When brewing Kenyan coffee: use a higher extraction temperature (94–96°C) to fully develop the phosphoric acidity without sour edges. Kenyan coffees are among the few that improve with slightly over-extraction — their structural acids can handle it. V60 at 1:15 ratio with 45-second bloom. For espresso: Kenyan AAs are exceptional as single-origin espresso, but require lower temperature (91–92°C) to avoid harsh astringency.
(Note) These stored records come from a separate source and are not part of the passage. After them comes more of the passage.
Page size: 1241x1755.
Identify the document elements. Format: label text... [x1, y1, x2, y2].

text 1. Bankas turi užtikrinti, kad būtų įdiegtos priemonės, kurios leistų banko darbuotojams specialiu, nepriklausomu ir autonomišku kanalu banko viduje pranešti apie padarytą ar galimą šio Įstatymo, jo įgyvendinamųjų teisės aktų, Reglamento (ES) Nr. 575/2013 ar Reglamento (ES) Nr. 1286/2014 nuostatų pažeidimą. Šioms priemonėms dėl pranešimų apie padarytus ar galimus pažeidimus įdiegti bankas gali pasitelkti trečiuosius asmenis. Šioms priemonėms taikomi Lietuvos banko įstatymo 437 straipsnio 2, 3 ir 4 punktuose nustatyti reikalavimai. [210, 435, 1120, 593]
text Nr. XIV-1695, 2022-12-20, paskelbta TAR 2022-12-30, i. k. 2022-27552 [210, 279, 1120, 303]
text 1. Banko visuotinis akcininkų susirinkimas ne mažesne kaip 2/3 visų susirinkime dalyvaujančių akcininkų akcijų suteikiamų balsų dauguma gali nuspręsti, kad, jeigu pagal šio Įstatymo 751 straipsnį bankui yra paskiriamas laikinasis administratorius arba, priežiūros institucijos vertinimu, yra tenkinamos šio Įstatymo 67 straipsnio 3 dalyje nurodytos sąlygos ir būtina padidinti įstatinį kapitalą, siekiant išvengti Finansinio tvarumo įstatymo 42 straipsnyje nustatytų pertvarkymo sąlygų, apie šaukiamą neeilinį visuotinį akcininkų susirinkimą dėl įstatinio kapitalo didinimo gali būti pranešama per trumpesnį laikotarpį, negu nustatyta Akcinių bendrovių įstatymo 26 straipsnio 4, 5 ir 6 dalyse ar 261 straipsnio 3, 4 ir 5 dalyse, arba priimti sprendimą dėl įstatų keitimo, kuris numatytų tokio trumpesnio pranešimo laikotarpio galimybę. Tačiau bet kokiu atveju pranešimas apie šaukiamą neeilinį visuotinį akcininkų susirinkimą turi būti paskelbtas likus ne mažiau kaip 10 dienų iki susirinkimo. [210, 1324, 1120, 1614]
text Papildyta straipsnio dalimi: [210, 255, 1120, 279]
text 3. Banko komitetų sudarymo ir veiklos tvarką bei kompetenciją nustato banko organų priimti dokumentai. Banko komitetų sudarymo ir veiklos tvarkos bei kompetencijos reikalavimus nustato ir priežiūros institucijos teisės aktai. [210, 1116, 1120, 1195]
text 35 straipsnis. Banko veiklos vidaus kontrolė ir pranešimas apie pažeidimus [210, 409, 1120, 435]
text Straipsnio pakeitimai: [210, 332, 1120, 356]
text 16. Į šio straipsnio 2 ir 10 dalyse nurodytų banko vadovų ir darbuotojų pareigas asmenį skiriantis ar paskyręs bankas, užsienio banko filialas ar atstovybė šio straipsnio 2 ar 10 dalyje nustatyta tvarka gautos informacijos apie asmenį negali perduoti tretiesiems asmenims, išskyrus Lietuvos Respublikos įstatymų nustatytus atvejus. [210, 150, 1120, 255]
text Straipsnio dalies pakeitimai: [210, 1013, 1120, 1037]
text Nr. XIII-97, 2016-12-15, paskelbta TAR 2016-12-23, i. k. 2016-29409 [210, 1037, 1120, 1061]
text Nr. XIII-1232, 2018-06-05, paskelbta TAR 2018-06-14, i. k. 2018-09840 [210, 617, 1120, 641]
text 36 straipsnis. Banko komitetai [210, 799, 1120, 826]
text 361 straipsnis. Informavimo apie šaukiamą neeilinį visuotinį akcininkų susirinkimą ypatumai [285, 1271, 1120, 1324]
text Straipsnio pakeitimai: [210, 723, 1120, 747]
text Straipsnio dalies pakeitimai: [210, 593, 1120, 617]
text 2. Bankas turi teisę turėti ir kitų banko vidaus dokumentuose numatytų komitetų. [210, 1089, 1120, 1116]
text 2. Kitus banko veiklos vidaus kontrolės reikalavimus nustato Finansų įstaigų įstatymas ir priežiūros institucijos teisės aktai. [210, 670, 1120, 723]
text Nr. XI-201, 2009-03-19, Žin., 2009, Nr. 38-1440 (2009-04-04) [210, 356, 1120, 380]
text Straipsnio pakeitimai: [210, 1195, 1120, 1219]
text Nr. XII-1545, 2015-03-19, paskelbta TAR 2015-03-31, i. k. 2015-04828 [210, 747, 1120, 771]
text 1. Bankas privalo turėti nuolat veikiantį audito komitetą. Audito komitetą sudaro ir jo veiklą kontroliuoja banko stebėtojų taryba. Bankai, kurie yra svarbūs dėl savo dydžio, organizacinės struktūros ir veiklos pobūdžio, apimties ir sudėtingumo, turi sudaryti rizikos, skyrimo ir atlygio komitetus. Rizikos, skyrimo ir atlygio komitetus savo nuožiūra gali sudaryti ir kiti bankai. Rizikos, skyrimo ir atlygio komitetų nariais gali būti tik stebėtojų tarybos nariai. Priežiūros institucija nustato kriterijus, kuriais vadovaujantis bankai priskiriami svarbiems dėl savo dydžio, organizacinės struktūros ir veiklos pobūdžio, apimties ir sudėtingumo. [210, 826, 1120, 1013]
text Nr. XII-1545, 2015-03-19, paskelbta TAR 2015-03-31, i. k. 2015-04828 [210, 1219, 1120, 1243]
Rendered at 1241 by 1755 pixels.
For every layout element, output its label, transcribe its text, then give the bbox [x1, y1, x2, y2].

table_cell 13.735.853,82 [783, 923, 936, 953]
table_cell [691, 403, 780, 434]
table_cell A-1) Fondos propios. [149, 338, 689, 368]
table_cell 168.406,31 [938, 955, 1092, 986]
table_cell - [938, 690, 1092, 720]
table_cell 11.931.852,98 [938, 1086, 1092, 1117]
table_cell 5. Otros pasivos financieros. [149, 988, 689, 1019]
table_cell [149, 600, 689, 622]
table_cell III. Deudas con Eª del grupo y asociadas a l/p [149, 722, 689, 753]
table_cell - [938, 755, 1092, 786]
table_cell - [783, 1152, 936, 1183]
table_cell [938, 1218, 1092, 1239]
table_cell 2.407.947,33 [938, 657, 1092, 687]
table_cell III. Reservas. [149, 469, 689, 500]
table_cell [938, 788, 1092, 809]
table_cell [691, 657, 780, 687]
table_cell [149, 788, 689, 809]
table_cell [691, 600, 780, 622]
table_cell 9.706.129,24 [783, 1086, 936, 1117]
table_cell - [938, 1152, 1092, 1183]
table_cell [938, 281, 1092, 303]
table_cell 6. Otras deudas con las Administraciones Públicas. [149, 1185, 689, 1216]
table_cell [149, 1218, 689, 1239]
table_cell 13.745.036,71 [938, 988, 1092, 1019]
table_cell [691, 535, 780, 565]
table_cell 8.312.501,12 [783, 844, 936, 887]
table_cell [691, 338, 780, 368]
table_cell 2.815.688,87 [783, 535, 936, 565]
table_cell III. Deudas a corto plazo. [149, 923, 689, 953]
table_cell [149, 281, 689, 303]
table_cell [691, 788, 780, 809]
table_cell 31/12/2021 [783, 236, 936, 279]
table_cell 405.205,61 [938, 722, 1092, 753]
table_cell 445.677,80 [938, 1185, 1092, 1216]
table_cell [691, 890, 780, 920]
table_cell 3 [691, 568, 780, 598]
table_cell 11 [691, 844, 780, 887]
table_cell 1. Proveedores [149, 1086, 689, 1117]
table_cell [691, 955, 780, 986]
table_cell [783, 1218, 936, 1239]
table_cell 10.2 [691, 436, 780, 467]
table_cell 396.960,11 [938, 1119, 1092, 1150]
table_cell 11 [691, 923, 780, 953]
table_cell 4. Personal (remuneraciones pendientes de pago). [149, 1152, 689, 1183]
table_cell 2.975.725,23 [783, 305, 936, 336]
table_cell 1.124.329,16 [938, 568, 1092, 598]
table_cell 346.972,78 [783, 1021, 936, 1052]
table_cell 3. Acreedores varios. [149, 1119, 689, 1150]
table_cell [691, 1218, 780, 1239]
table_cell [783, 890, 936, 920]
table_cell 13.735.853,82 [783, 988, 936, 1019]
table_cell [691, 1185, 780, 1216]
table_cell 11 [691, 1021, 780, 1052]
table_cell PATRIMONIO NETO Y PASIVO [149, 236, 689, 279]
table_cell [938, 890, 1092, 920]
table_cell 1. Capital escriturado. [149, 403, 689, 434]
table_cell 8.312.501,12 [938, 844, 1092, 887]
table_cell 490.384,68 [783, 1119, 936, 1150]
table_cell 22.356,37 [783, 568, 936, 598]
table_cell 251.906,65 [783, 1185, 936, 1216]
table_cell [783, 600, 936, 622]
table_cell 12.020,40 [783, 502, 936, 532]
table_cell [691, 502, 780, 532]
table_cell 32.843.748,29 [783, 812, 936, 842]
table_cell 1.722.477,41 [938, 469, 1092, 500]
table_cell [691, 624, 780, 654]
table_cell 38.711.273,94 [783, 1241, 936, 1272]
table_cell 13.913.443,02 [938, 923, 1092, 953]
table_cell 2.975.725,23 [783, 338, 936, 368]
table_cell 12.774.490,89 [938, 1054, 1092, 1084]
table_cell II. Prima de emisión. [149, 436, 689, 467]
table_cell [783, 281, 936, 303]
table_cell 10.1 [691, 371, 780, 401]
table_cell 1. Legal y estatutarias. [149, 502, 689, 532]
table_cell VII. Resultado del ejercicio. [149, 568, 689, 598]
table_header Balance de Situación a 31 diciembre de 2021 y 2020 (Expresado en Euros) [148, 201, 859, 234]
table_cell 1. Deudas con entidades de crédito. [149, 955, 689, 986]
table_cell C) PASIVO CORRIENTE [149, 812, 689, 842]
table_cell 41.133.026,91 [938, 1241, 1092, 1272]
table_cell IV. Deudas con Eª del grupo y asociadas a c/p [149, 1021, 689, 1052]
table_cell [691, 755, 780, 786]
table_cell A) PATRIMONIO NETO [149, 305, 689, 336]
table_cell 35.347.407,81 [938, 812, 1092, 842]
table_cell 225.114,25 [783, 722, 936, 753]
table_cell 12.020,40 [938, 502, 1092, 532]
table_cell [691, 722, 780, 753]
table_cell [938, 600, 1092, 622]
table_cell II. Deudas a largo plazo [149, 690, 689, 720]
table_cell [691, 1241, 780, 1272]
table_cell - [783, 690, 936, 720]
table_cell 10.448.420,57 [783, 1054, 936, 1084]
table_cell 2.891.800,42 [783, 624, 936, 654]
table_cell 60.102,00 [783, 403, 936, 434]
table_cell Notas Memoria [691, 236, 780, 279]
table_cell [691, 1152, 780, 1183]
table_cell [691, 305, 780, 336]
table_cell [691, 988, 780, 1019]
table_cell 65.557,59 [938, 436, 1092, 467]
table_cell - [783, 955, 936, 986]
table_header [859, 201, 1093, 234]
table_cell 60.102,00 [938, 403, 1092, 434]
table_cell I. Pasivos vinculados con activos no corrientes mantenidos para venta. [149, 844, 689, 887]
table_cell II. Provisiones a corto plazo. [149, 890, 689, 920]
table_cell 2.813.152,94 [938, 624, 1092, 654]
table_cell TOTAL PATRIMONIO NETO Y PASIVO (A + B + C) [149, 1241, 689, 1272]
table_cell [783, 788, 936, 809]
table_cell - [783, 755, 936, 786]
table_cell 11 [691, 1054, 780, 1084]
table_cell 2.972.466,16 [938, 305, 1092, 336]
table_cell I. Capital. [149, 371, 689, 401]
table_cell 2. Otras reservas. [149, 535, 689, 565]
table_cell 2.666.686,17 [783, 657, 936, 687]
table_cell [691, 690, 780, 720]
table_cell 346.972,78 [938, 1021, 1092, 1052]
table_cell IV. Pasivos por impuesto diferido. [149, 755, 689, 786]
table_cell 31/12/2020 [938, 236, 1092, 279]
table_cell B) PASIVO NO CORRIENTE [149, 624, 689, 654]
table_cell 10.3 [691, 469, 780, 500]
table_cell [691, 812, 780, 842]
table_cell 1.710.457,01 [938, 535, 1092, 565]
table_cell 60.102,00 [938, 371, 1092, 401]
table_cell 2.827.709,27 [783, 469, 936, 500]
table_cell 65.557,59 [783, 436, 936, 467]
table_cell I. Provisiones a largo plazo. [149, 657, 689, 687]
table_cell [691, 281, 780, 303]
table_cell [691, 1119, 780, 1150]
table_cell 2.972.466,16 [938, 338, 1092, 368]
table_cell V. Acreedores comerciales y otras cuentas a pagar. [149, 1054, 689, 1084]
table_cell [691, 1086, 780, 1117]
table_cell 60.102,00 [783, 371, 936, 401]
Buy within 4 weeks of roast — their volatile aromatics are extremely freshness-sensitive.

Related Terms

Related terms: SL28 — Kenya's defining variety. SL34 — sister variety to SL28. Nairobi Coffee Exchange — where Kenyan coffee is auctioned. Acidity — Kenya's defining cup characteristic. Specialty coffee — the market where Kenyan coffee commands highest premiums.